# [EXERCISE PASSAGE]
┄┄┄┄┄┄

Prototype "improved_chk_index"

Thu Oct 29 21:22:47 GMT 2009

-----BEGIN PGP SIGNED MESSAGE-----
Hash: SHA1

Sorry about the double send of this email, my network went spotty right
as I was sending it, and my client claimed it didn't go through.

>> One thing to consider with the .tix index is what we want to end up
>> with. I can see indirecting via .cix for file content, but still we'd
>> want per file graphs, I think.
> 
>> -Rob
> 
> Yeah, I'm still trying to sort that out myself. I agree we want to keep
> the per-file graph, but I'm thinking we might consider storing it
> differently. I haven't really thought of it enough to give good answers
> here.
> 

...

> I can think of ways to compact the per-file ancestry. Like splitting it
> up by file-id, so you have a 'section' with a given file-id, so you
> don't have to repeat the actual file-id string. And a lookup table in
> the beginning to revision-ids, so they can be stored as simple integers.
>  Then you can create the file-id graph as just a bunch of chained integers.
> 
> Also, if you change to store *just* the per file graph, the you save the
> space for pointers into the .pack file. Instead, when streaming data,
> the sha hash for the file content is extracted from the chk pages, and
> sent as just more chk data. In my naive approach, we would still
> occasionally transmit redundant data (sha1 was changed to X then Y then
> X again. Comparing versus parent would see 'X new versus Y'), but not
> enough that I would worry about it.
> 
> John
> =:->

So I started a plugin to experiment with this:
  lp:~jameinel/+junk/bzr-per-file-graph

Basically, it lets me run:
  bzr build-per-file-graph --format=XXX ../repo output.idx

And then try a few different configurations to see how things compare.

1) Removing the 'value' field and *just* storing the
   (file_id,revision_id) keys was a fair win. For my bzr+plugins
   directory, it dropped the size roughly 4.3M => 3.5M
   For Launchpad it was 9.8MB => 7.8MB

2) Removing the "TREE_ROOT" entries is also a big win here. We talked
   about it before, but removing all of them is:
     bzr 3.5MB => 2.5MB
     lp  7.8MB => 6.1MB

3) Creating 1 BTreeGraphIndex for each file-id is a rather large loss. I
   think this is primarily because the indexes for most files are tiny.
   You lose any cross-graph compression, and *gain* a lot of Header
   overhead. (Evidenced by the fact that running 'gzip' over the final
   index saves a lot of space)
         btree  chained  chained+gz
     bzr 3.5MB  4.3MB    3.5MB
     lp  7.8MB  11MB     8.1MB

4) Just creating a btree holding the (file_id, revision_id) pairs
   without their parent pointers is:
         btree  noparent
     bzr 3.5MB  2.4MB
     lp  7.8MB  5.1MB

   Creating a btree that just holds the (file_id,) and (revision_id,)

┄┄┄┄┄┄

# [EXCERPTED DATA]
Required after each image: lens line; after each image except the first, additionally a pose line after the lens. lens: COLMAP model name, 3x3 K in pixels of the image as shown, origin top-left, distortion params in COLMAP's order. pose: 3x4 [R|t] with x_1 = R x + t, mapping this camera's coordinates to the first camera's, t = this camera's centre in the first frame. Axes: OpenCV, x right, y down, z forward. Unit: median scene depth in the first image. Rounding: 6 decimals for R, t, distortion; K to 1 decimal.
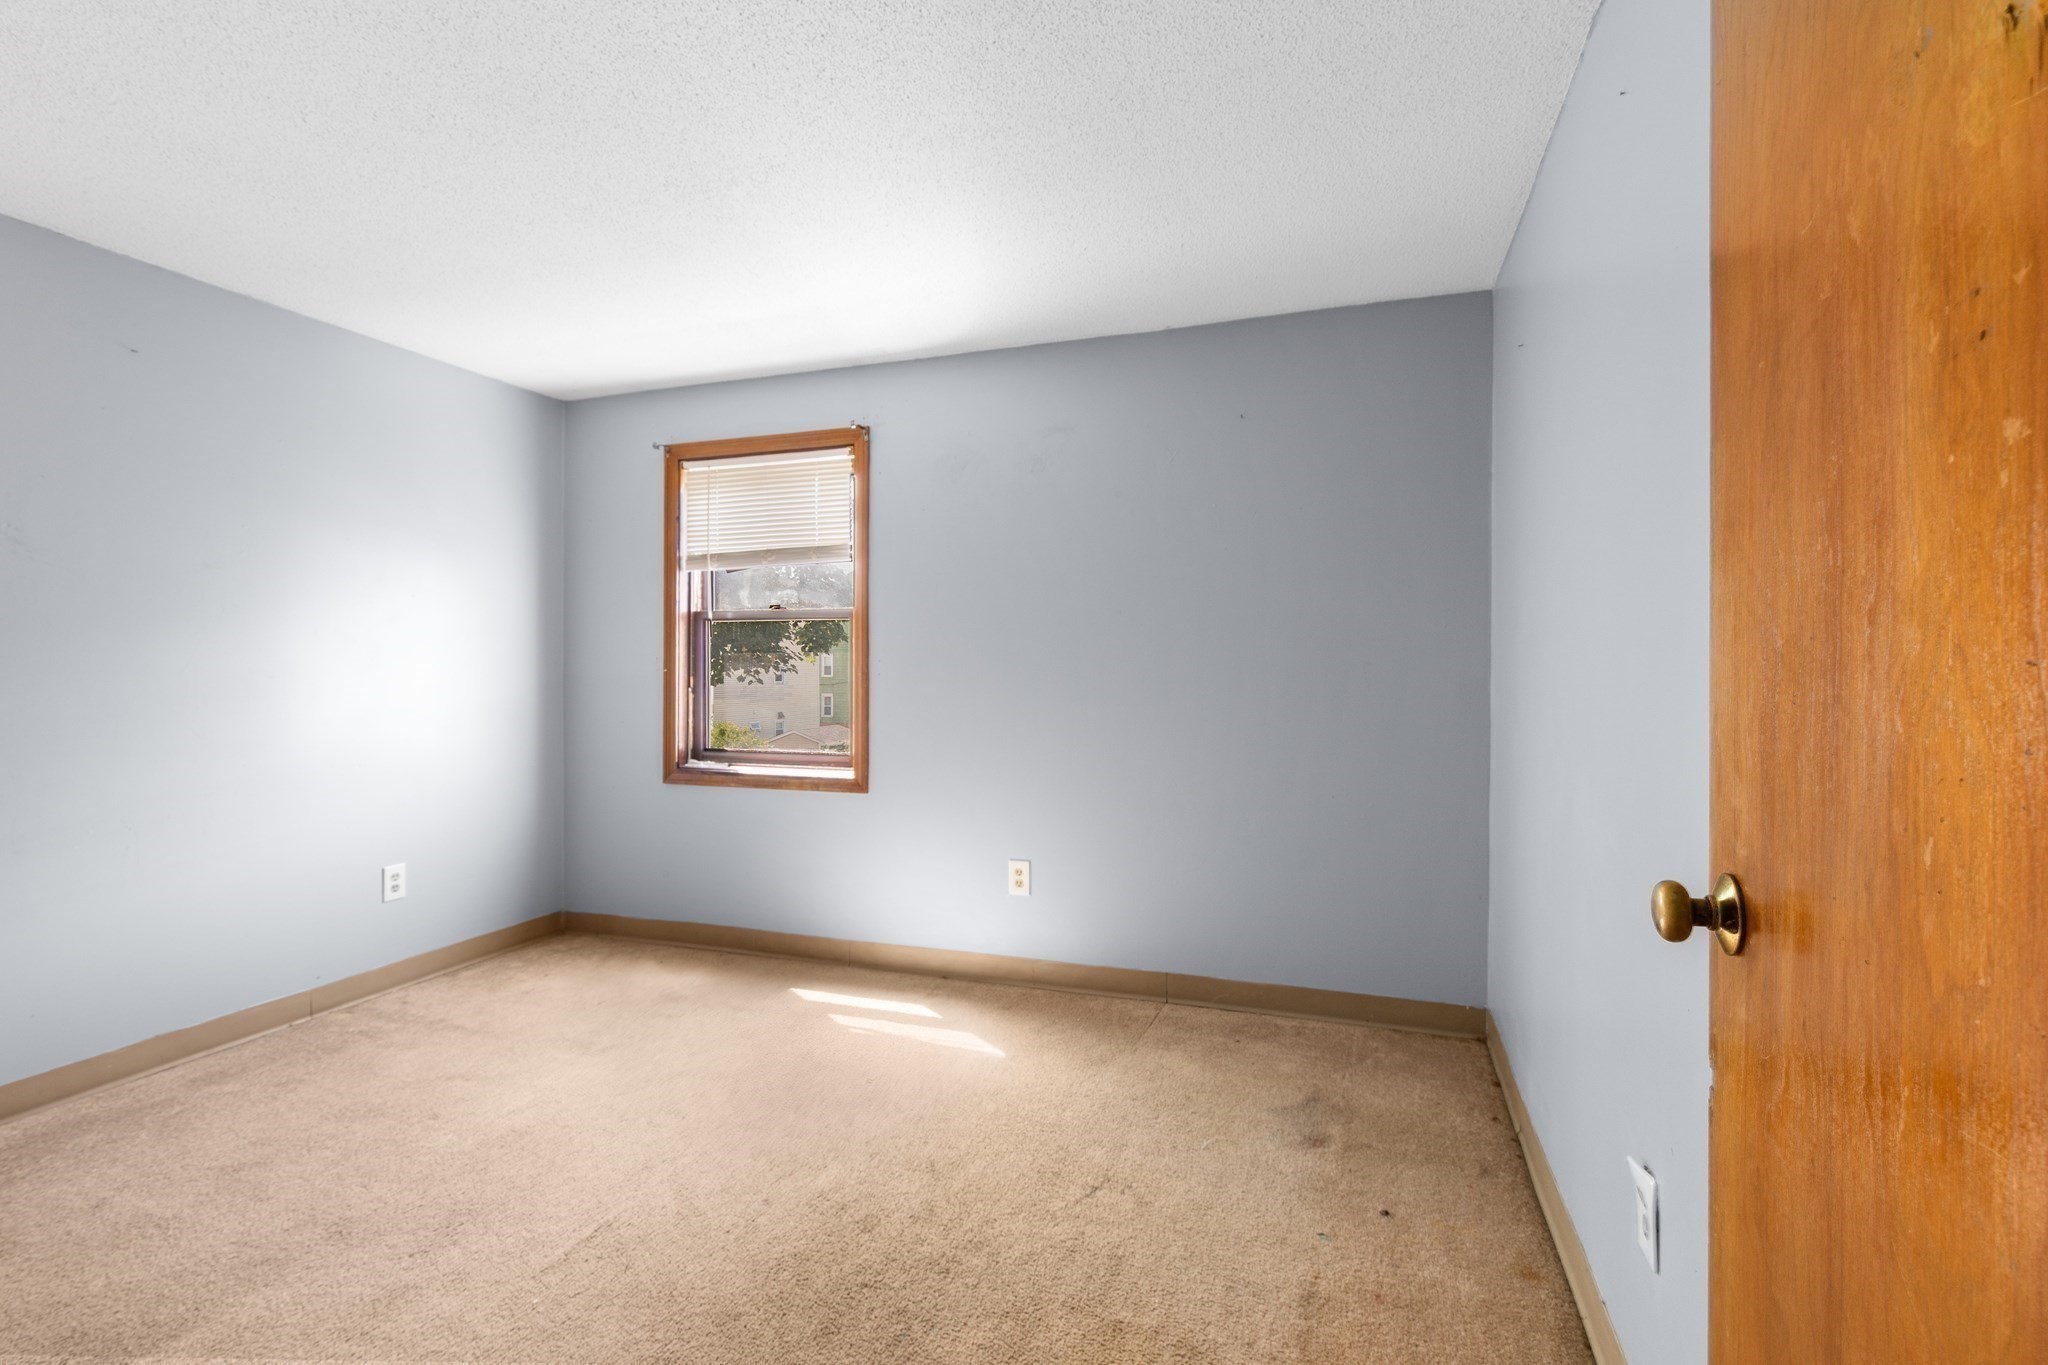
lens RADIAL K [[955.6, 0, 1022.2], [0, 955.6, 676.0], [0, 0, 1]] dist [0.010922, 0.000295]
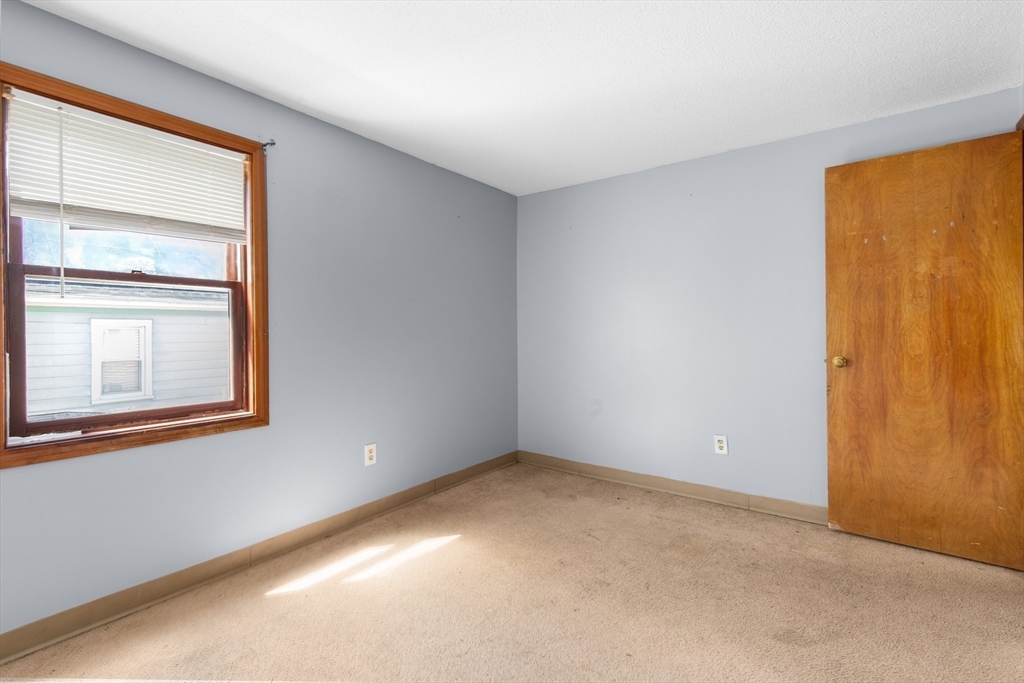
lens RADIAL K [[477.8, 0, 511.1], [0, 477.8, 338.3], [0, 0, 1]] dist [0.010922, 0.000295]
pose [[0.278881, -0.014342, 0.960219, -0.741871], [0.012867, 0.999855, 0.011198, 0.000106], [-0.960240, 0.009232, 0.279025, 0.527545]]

┄┄┄┄┄┄

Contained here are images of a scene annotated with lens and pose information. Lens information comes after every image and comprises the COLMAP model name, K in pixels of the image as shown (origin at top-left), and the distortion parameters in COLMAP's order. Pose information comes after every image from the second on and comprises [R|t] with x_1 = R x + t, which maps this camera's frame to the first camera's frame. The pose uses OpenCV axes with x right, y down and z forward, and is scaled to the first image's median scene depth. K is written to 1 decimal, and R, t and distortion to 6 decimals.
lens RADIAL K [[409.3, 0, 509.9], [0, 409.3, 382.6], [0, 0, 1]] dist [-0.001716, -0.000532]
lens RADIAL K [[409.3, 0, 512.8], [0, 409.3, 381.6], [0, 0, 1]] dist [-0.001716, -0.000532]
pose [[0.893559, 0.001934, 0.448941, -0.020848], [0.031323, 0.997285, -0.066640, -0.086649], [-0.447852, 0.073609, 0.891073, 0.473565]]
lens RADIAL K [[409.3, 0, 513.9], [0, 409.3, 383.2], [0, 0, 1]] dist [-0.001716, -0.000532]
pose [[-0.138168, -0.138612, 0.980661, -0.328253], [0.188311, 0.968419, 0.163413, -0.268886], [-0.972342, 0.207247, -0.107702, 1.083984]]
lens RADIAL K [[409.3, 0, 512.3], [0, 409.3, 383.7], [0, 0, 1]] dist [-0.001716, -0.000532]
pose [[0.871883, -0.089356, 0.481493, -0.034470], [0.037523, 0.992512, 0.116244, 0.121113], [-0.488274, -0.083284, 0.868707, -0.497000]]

┄┄┄┄┄┄

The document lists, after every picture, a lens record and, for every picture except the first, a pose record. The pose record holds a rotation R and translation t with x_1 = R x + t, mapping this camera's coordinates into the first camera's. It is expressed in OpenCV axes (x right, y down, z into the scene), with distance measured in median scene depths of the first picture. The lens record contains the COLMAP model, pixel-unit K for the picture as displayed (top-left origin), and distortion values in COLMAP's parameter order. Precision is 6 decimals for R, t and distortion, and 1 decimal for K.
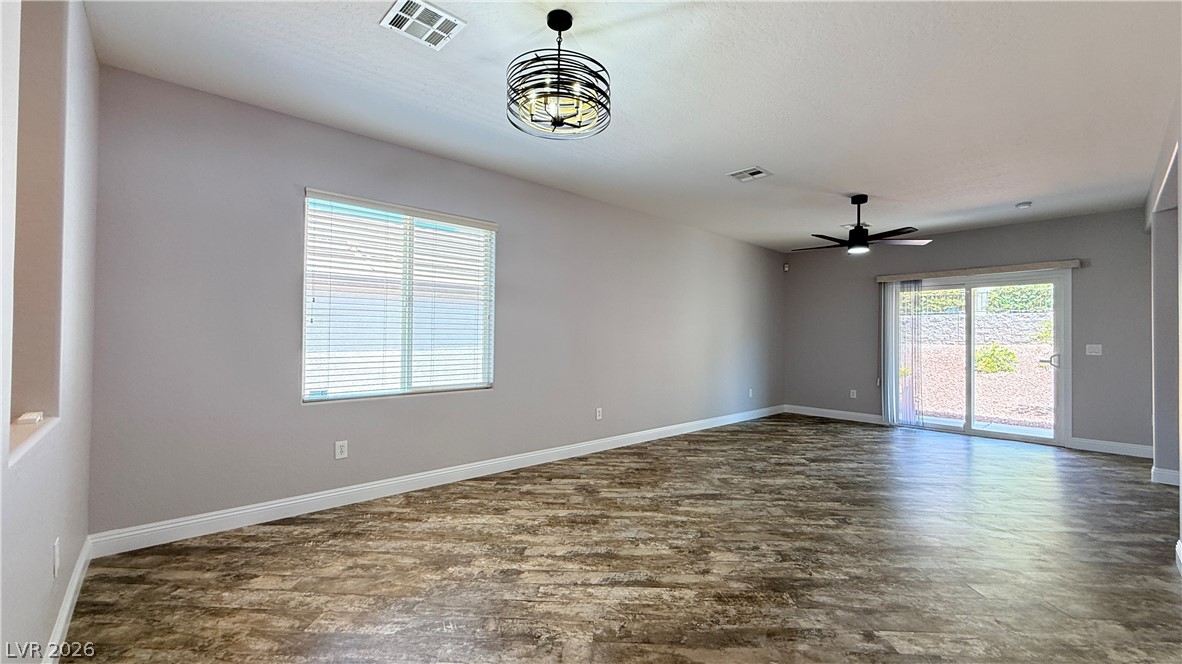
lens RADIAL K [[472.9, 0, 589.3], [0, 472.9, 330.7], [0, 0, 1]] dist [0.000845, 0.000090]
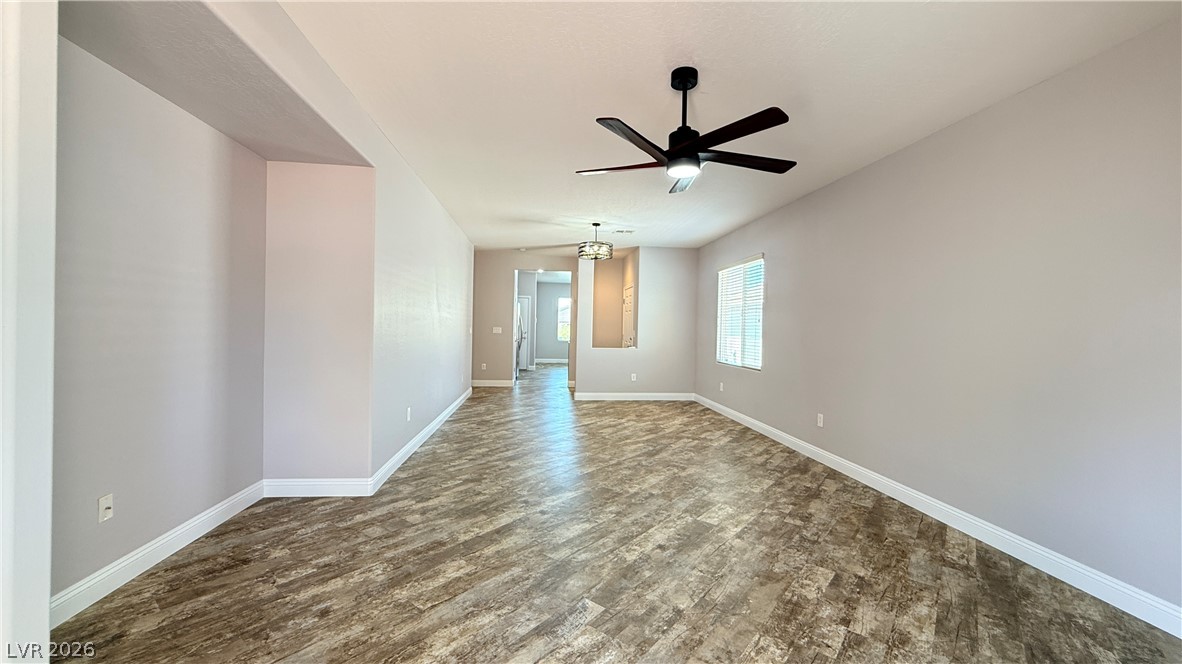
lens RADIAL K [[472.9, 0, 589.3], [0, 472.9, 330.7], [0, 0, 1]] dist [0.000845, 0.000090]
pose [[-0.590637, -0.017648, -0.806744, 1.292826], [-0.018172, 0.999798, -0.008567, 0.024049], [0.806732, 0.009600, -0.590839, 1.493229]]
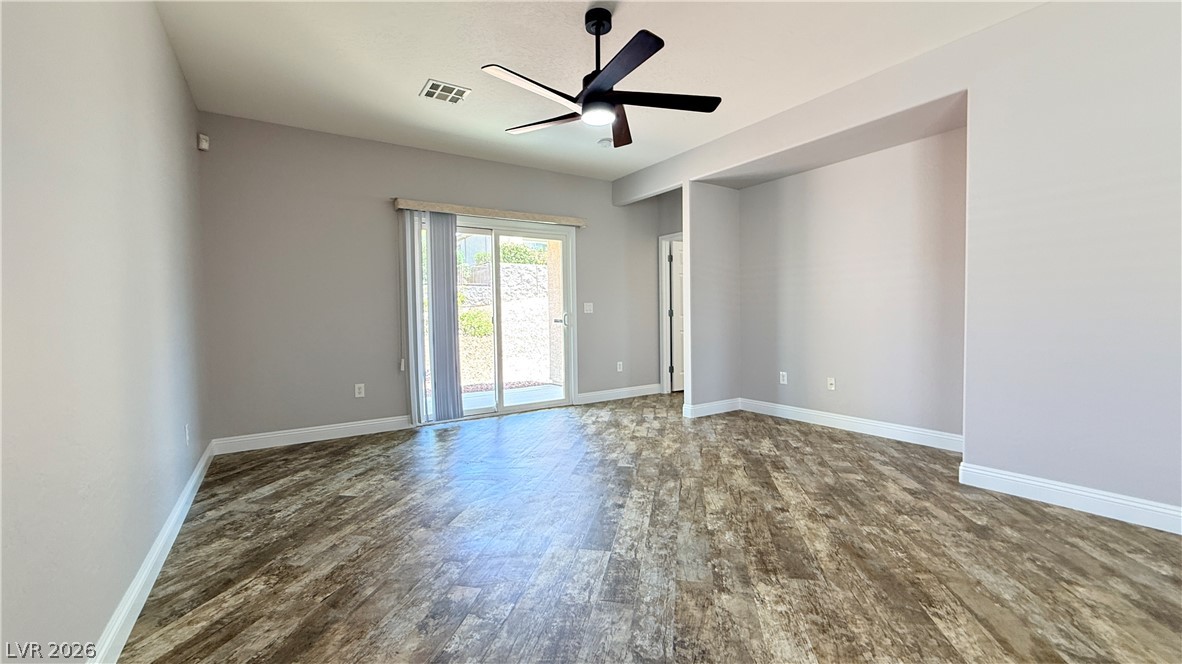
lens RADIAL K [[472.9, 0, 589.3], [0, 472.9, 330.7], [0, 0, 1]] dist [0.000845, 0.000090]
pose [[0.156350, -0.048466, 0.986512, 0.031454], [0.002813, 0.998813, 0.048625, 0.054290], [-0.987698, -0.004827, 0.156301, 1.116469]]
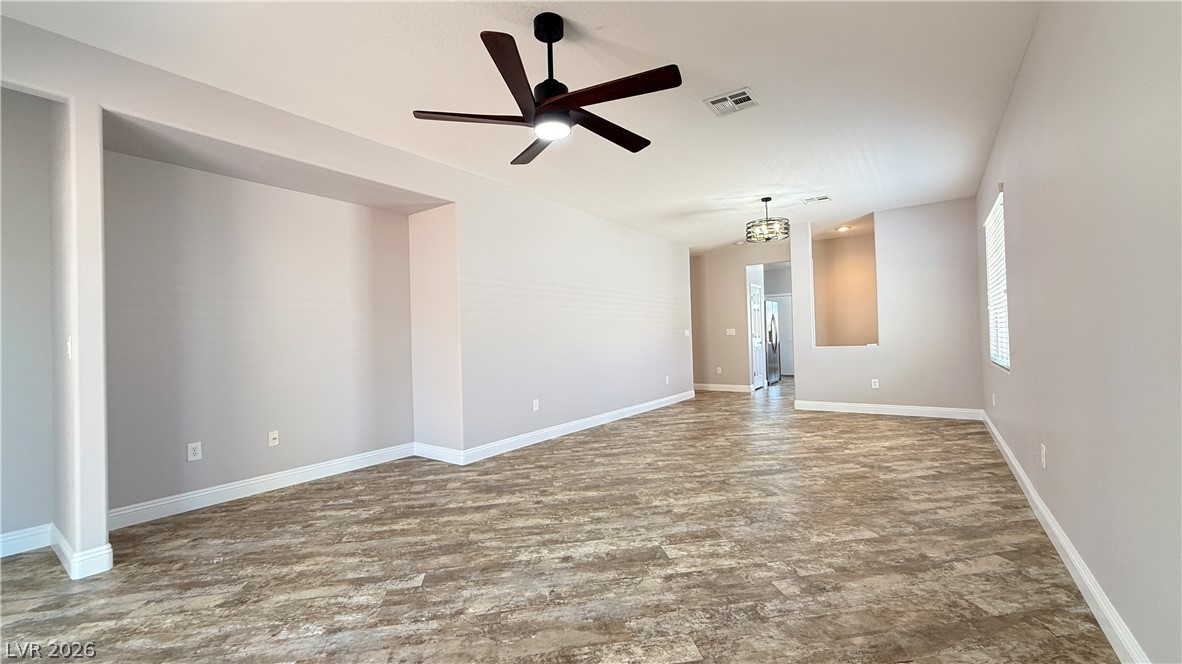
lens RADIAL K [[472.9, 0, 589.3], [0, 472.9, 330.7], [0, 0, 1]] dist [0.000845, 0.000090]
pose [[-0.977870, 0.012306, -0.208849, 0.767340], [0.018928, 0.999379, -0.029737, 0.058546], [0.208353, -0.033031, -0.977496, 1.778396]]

┄┄┄┄┄┄

# [TASK DIRECTIONS]
From the email about the per-file graph index, return word for word the part that opens with the words containing "2) Removing the" and closes with "files are tiny.".

# [TASK RESULT]
2) Removing the "TREE_ROOT" entries is also a big win here. We talked
   about it before, but removing all of them is:
     bzr 3.5MB => 2.5MB
     lp  7.8MB => 6.1MB

3) Creating 1 BTreeGraphIndex for each file-id is a rather large loss. I
   think this is primarily because the indexes for most files are tiny.